_Prompt_. Look below for the line that contains "ketchup bottle: present", then copy it and each following line to the end of the records, minus any pictures.

====== Data records

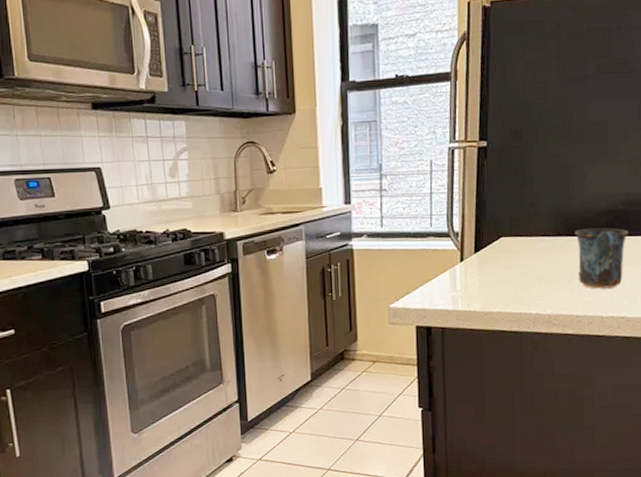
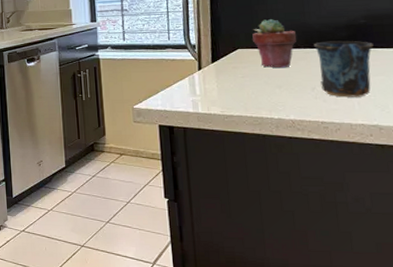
potted succulent: none [517,202,560,259] -> present [252,18,297,68]

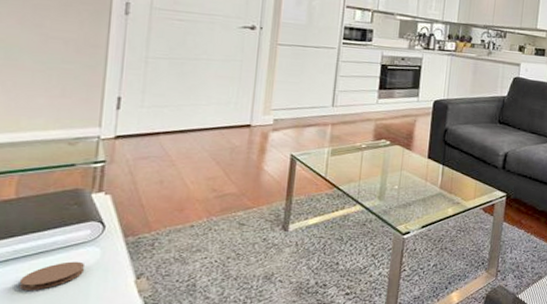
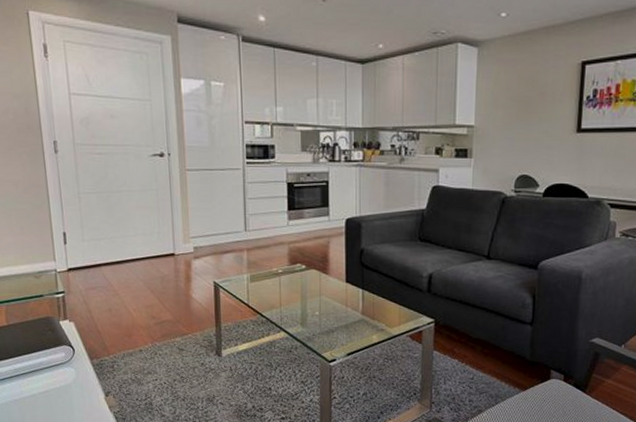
coaster: present [18,261,86,290] -> none [22,379,67,402]

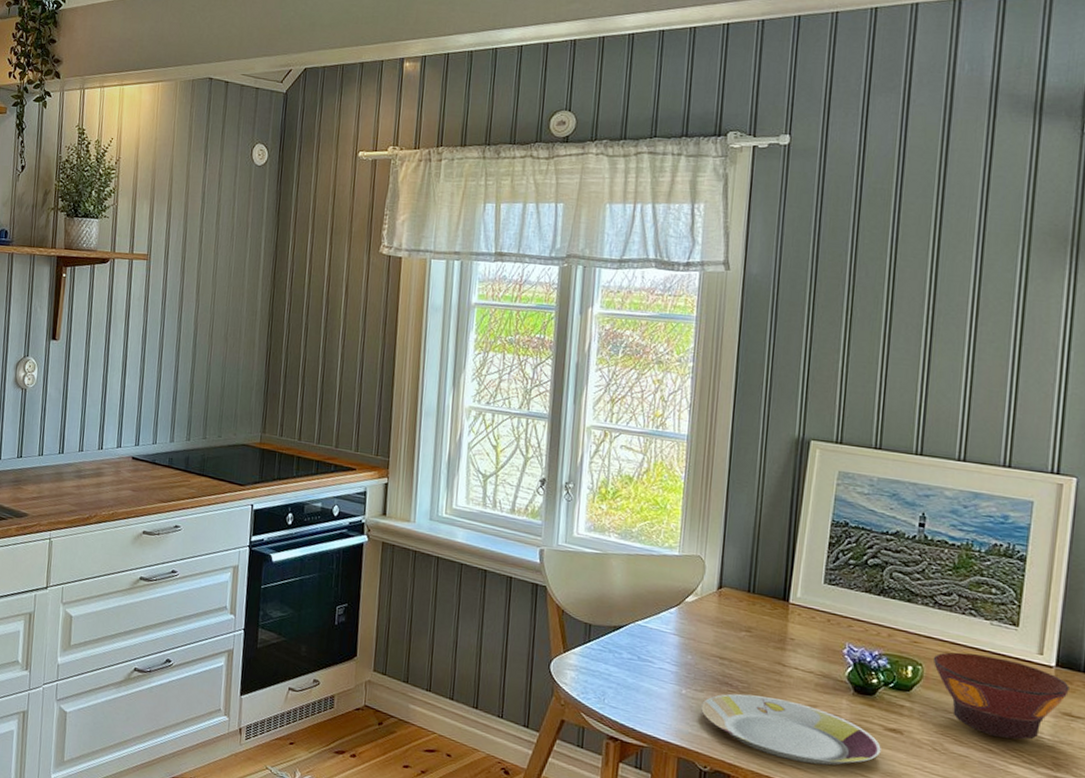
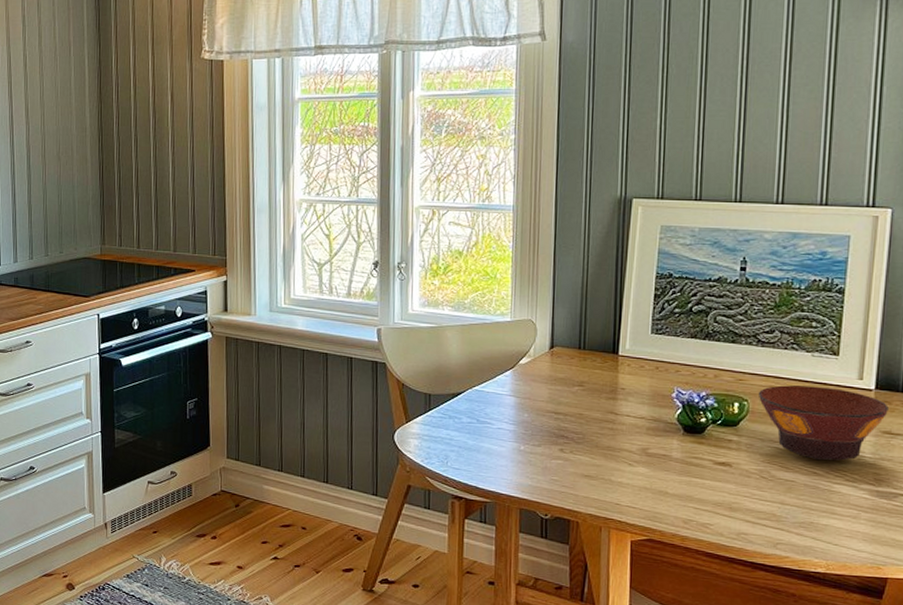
plate: present [701,693,881,766] -> none [539,444,712,503]

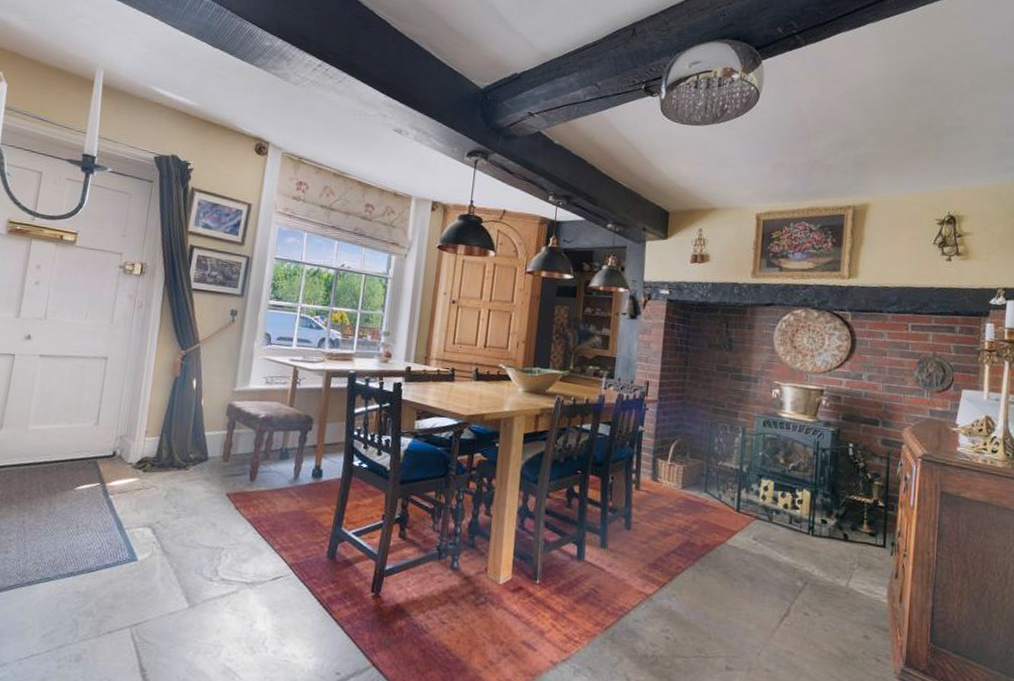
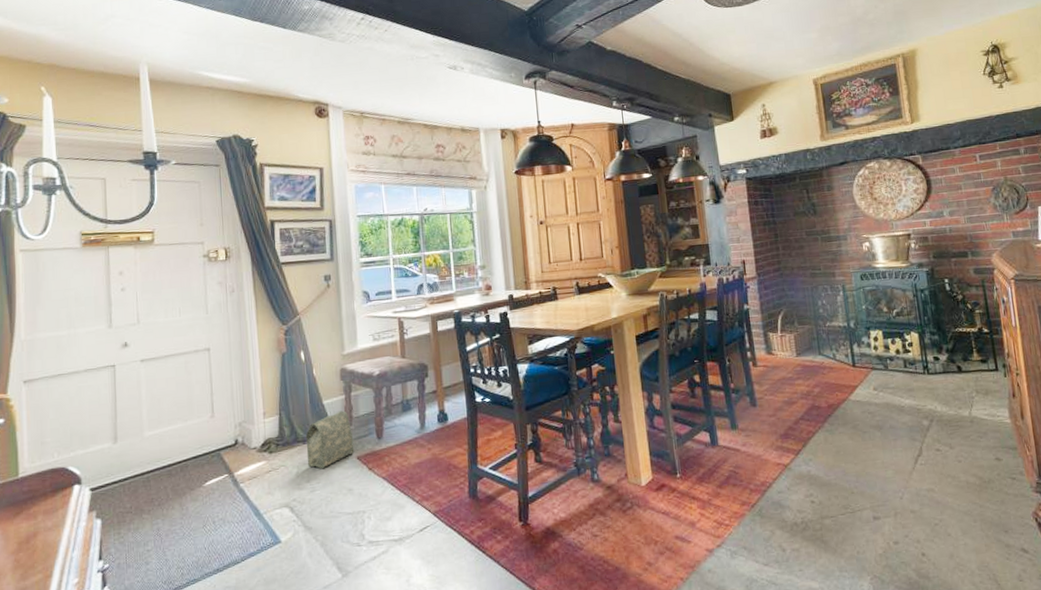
bag: none [177,445,227,498] -> present [305,410,355,468]

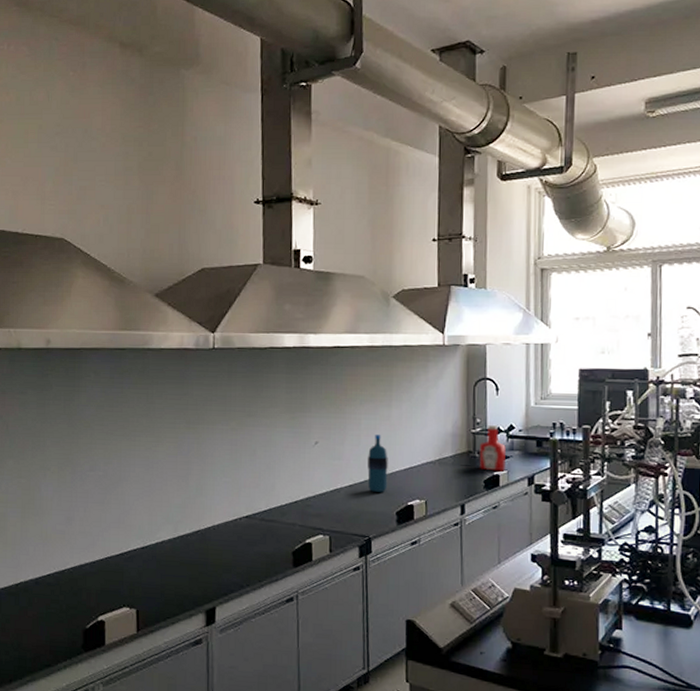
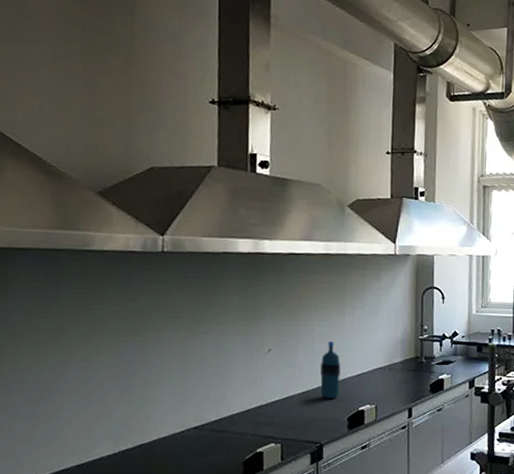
ketchup bottle: present [479,425,506,472] -> none [426,332,450,376]

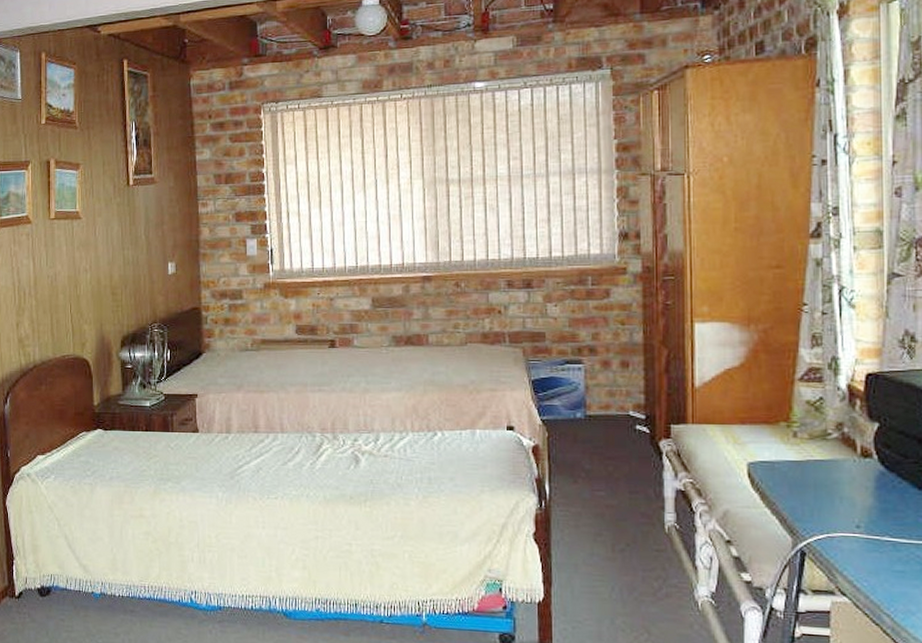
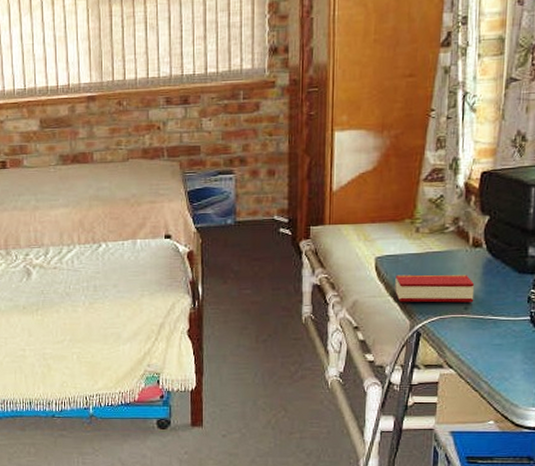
book: none [772,484,867,520] -> present [395,274,475,303]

============

_Answer to this exercise_.
ketchup bottle: present [479,425,506,472] -> none [426,332,450,376]

book: none [772,484,867,520] -> present [395,274,475,303]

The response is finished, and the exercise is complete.